Basically, you put the lever in through the back, put your shoes and springs in and that's it. Just have to adjust the star till the drum drags on the shoes. It's ok if it feels tight to rotate the hub by hand.... Then you won't have to adjust after you put it all back together and drive it.


----------



## 07PSDCREW (Sep 4, 2011)

Micki, did you look at the link I gave you on the first page of this thread?? It has pictures of what you are trying to do. It would probably answer your questions and give you a better visual.


----------



## MickiRig1 (Dec 5, 2003)

I just have the curved part of the actuator. it's missing the flat parts that it pivots on. I would of thought the maker of that instruction post would of used new springs and adjuster post. As mush trouble it is to get to and repair. It's $20 for both sides. I have to replace the backing plates i will deal with it then I guess.


----------



## Marek (Nov 16, 2005)

I replaced the backing plates on my 07 this past spring. The kit from Ferd was expensive


----------



## 07PSDCREW (Sep 4, 2011)

Marek;1645379 said:


> I replaced the backing plates on my 07 this past spring. The kit from Ferd was expensive


My employee cost was expensive... I can't imagine what you paid... 05-07s seem to rot out more often than the 99-04. It was definitely worth the cost though to just bolt em on and go..


----------



## rjigto4oje (Oct 27, 2010)

07PSDCREW;1645389 said:


> My employee cost was expensive... I can't imagine what you paid... 05-07s seem to rot out more often than the 99-04. It was definitely worth the cost though to just bolt em on and go..

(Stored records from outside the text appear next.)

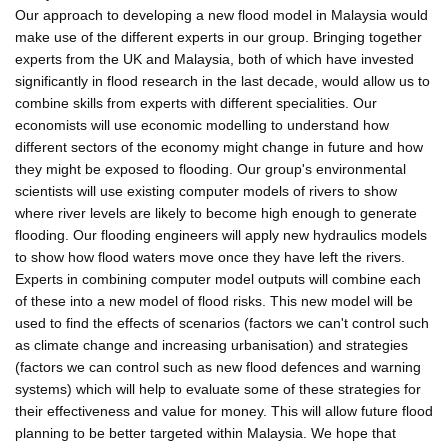
Our approach to developing a new flood model in Malaysia would
make use of the different experts in our group. Bringing together
experts from the UK and Malaysia, both of which have invested
significantly in flood research in the last decade, would allow us to
combine skills from experts with different specialities. Our
economists will use economic modelling to understand how
different sectors of the economy might change in future and how
they might be exposed to flooding. Our group's environmental
scientists will use existing computer models of rivers to show
where river levels are likely to become high enough to generate
flooding. Our flooding engineers will apply new hydraulics models
to show how flood waters move once they have left the rivers.
Experts in combining computer model outputs will combine each
of these into a new model of flood risks. This new model will be
used to find the effects of scenarios (factors we can't control such
as climate change and increasing urbanisation) and strategies
(factors we can control such as new flood defences and warning
systems) which will help to evaluate some of these strategies for
their effectiveness and value for money. This will allow future flood
planning to be better targeted within Malaysia. We hope that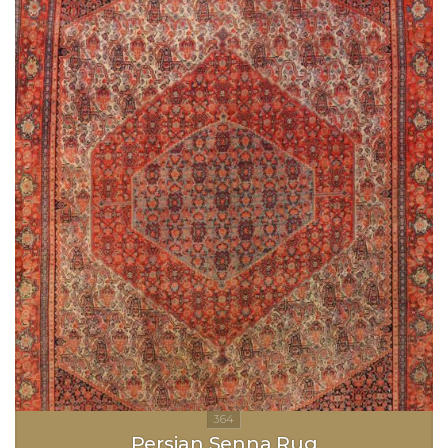
Persian Senna Rug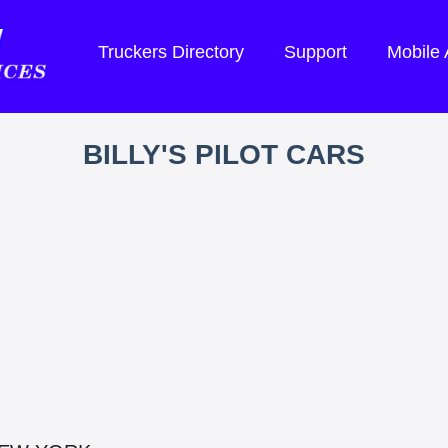
Truckers Directory
Support
Mobile
BILLY'S PILOT CARS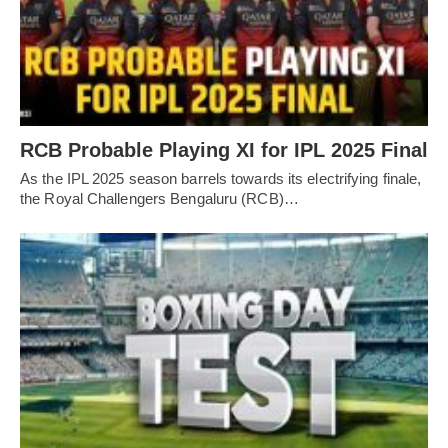
RCB Probable Playing XI for IPL 2025 Final
As the IPL 2025 season barrels towards its electrifying finale,
the Royal Challengers Bengaluru (RCB)…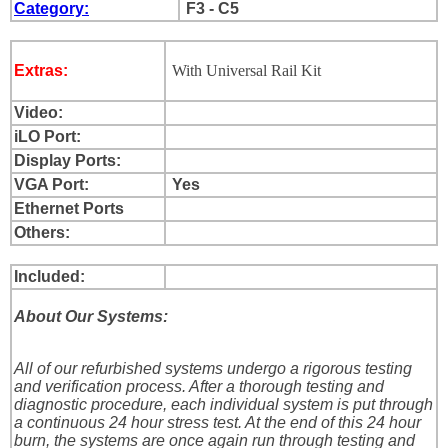
Category:
F3 - C5
Extras:
With Universal Rail Kit
Video:
iLO Port:
Display Ports:
VGA Port:
Yes
Ethernet Ports
Others:
Included:
About Our Systems:
All of our refurbished systems undergo a rigorous testing
and verification process. After a thorough testing and
diagnostic procedure, each individual system is put through
a continuous 24 hour stress test. At the end of this 24 hour
burn, the systems are once again run through testing and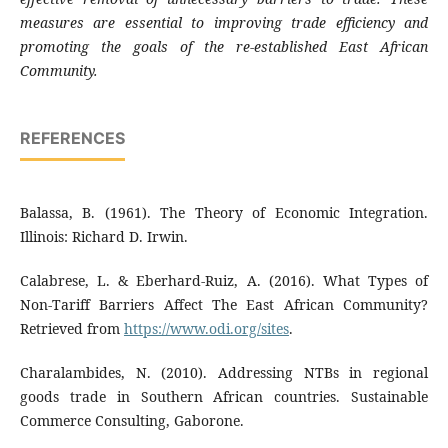
measures are essential to improving trade efficiency and
promoting the goals of the re-established East African
Community.
REFERENCES
Balassa, B. (1961). The Theory of Economic Integration.
Illinois: Richard D. Irwin.
Calabrese, L. & Eberhard-Ruiz, A. (2016). What Types of
Non-Tariff Barriers Affect The East African Community?
Retrieved from
https://www.odi.org/sites
.
Charalambides, N. (2010). Addressing NTBs in regional
goods trade in Southern African countries. Sustainable
Commerce Consulting, Gaborone.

Before I put the oil oil pan on I scuff the pan up the apply truck bed coating 2 coats its been on on for 4 to 5 years and still looks good what about this fluid film I hear about


----------



## Jim74 (Jul 8, 2012)

Check out damiendiesel1 on YouTube for oil pan kits, I'm not sure if they go on the 6.0's but I know a few people who've done them on the 7.3's. Nice looking truck by the way.


----------